The book touches on a number of interesting subjects but one in particular struck me as relevant for a design audience. Let me quote from Crawford’s remarks on how companies now encourage people merely to consume their “stuff” instead of mastering it, while deliberately conflating the two situations (pp. 66-67):
An ad for the Yamaha Warrior in the July 2007 issue of Motor Cyclist carries the caption “Life is what you make of it. Start making it your own.” The picture shows a guy in his home shop, focused intently on his Warrior. There are motorcycle parts on shelves above his ancient workbench, and a full stack of grungy, obviously well-used tool boxes in standard mechanic’s red. He’s not smiling for the camera; he’s lost in his work. A smaller caption reads, “The 102-cubic-inch fuel-injected Warrior. We build it. You make it your own.” Smaller still, it reads, “You only get one shot at life–may as well make it mean something. And when you start with the four-time AMA Prostar Hot Rod Cruiser Class Champion Warrior, then add your choice of Star Custom Accessories, the result is very powerful. And very personal.”

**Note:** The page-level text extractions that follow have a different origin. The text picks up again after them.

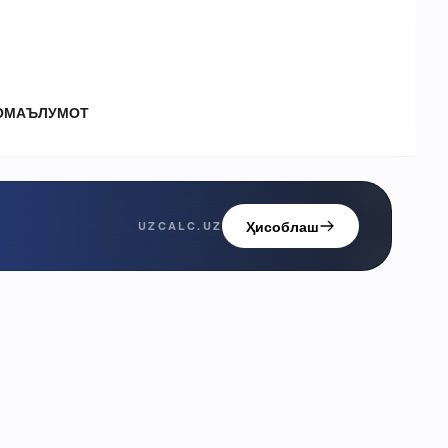
О
МАЪЛУМОТ
Ҳисоблаш
UZCALC.UZ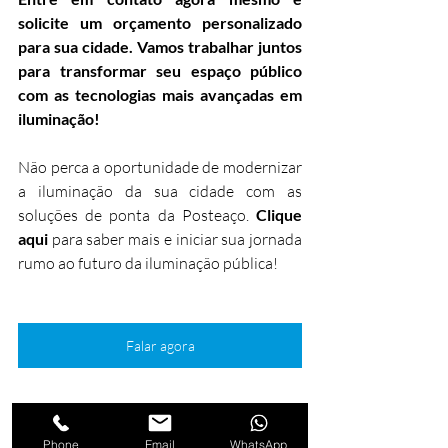
solicite um orçamento personalizado 
para sua cidade. Vamos trabalhar juntos 
para transformar seu espaço público 
com as tecnologias mais avançadas em 
iluminação!
Não perca a oportunidade de modernizar 
a iluminação da sua cidade com as 
soluções de ponta da Posteaço. 
Clique 
aqui
 para saber mais e iniciar sua jornada 
rumo ao futuro da iluminação pública!
Falar agora
Phone
Email
WhatsApp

So it turns out, in the small type, that what the guy is actually doing is attaching some accessory to his bike. This is a little like those model cars where the child’s role consists of putting the decals on. Motorcycle culture retains a dim remembrance of the more involving character of the old machines, and the ad seems to gesture in that direction. Back in the 1950s, when the focal practice of baking was displaced by the advent of cake mix, Betty Crocker learned quickly that it was good business to make the mix not quite complete. The baker felt better about her cake if she was required to add an egg to the mix. So if the Warrior were to be christened with a street name, an apt one might be the Betty Crocker Cruiser, forged as it is in the Easy Bake Oven of consumerism.
Crawford’s comment is relevant for any designer and, indeed, for their educators. To my knowledge, many classes in engineering and other design fields emphasize ease-of-use. Students in a Human Factors class learn techniques for making devices intuitive for their users. Crawford points out that this emphasis serves the purposes of a broader design ideology, namely consumerism. Consumers use their gear until it breaks down or they get bored with it. Then, they turf it out for something else. This process is supposed to make users happy and producers happy. Consumers, in this sense, necessarily have a flaccid and passive attitude towards the things they own.
Contrast this attitude with one that Crawford calls spirited. The spirited owner develops an attachment to his gear and desires to find out how it works and how to fix it when it breaks down. This attitude inhibits the urge to throw stuff out when it does not behave properly or goes out of style. Thus, it is vastly different than consumerism, and has different implications for the environment, obviously, but also for designers.
Designing a machine to be easy-to-use often means making its inner workings opaque and inaccessible to the user. If all goes well, then the user can make the machine work without spending time understanding its workings or strengths and weaknesses. However, when the machine breaks or misbehaves, the owner is at the mercy of “service representatives” or simply finds it cheaper to buy a new one.
Crawford argues that the passive attitude encouraged by consumer items is bad for owners. Whatever its economic rationale, consumerism stunts people’s growth and self-realization. It makes them stupid. If so, then designers of people’s gear face a question: Is it always a good idea to make things so easy-to-use?
There must be some balance between challenge and ease-of-use in design, and I do not yet know what resolution, if any, Crawford has to offer. However, this issue strikes me as an excellent one to raise with students who are learning one or another of the design disciplines.